This repository contains an application that demonstrates different approaches for audio and video playback with the Android MediaCodec API.
Each Activity implements a different solution, either using the Android MediaExtractor component or Steinwurf's petro library to extract AAC and H264 samples from a local mp4 file.
- MainActivity: A frontend for choosing a media file and the actual playback Activity.
- VideoExtractorActivity: The video samples are extracted with the Android MediaExtractor and played with a MediaCodec decoder.
- VideoActivity: The H264 video samples are extracted with the petro library and played with a MediaCodec decoder.
- AudioExtractorActivity: The audio samples are extracted with the Android MediaExtractor and played with a MediaCodec decoder and an AudioTrack object.
- AudioActivity: The AAC video samples are extracted with the petro library and played with a MediaCodec decoder and an AudioTrack object.
- BothActivity: A combination of VideoActivity and AudioActivity, where the petro library is used to extract H264 and AAC samples in parallel. Two separate decoders are used to play the video and audio.
This demo application extracts sample data from a local file, but the same data can be received from a network source. Therefore the code can be used as a basis for a streaming application.
First, the native C++ libraries should be configured and built with waf.
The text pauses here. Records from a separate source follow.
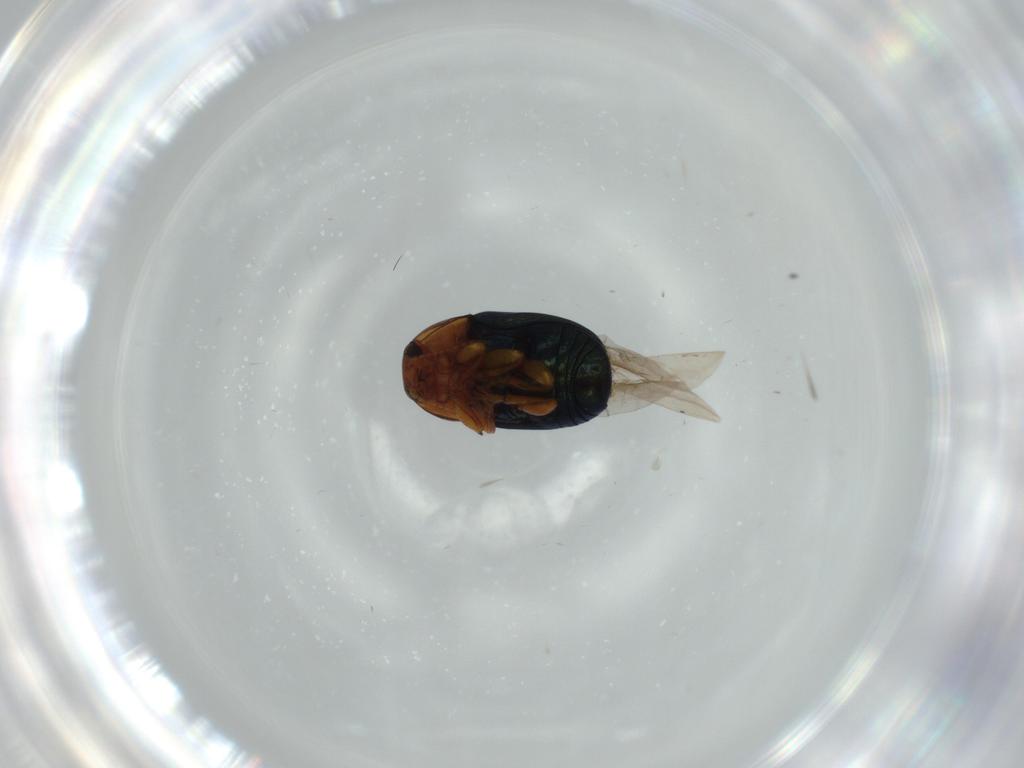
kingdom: Animalia
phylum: Arthropoda
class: Insecta
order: Coleoptera
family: Chrysomelidae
This should be done outside Android Studio.
See our detailed description for configuring and using the Android SDK and the standalone toolchain: http://docs.steinwurf.com/cross_compile.html#android
If you already set up your
PATH to point the SDK and toolchain binaries,
then you can configure this project with a simple command:
python waf configure --cxx_mkspec=cxx_android_gxx49_armv7
After the configure step, you can build the C++ library:
python waf build
If the compilation with waf is successful, then you can open the project in Android Studio and you can build and deploy it like a normal Android application.
Note that the
app/build.gradle file contains a pre-build step that will run
python waf build before each build within Android Studio to make sure that
the native library is always up-to-date.
If you clean (or rebuild) the project in Android Studio, then you have to repeat the waf configure step, because the build folder is removed when the project is cleaned.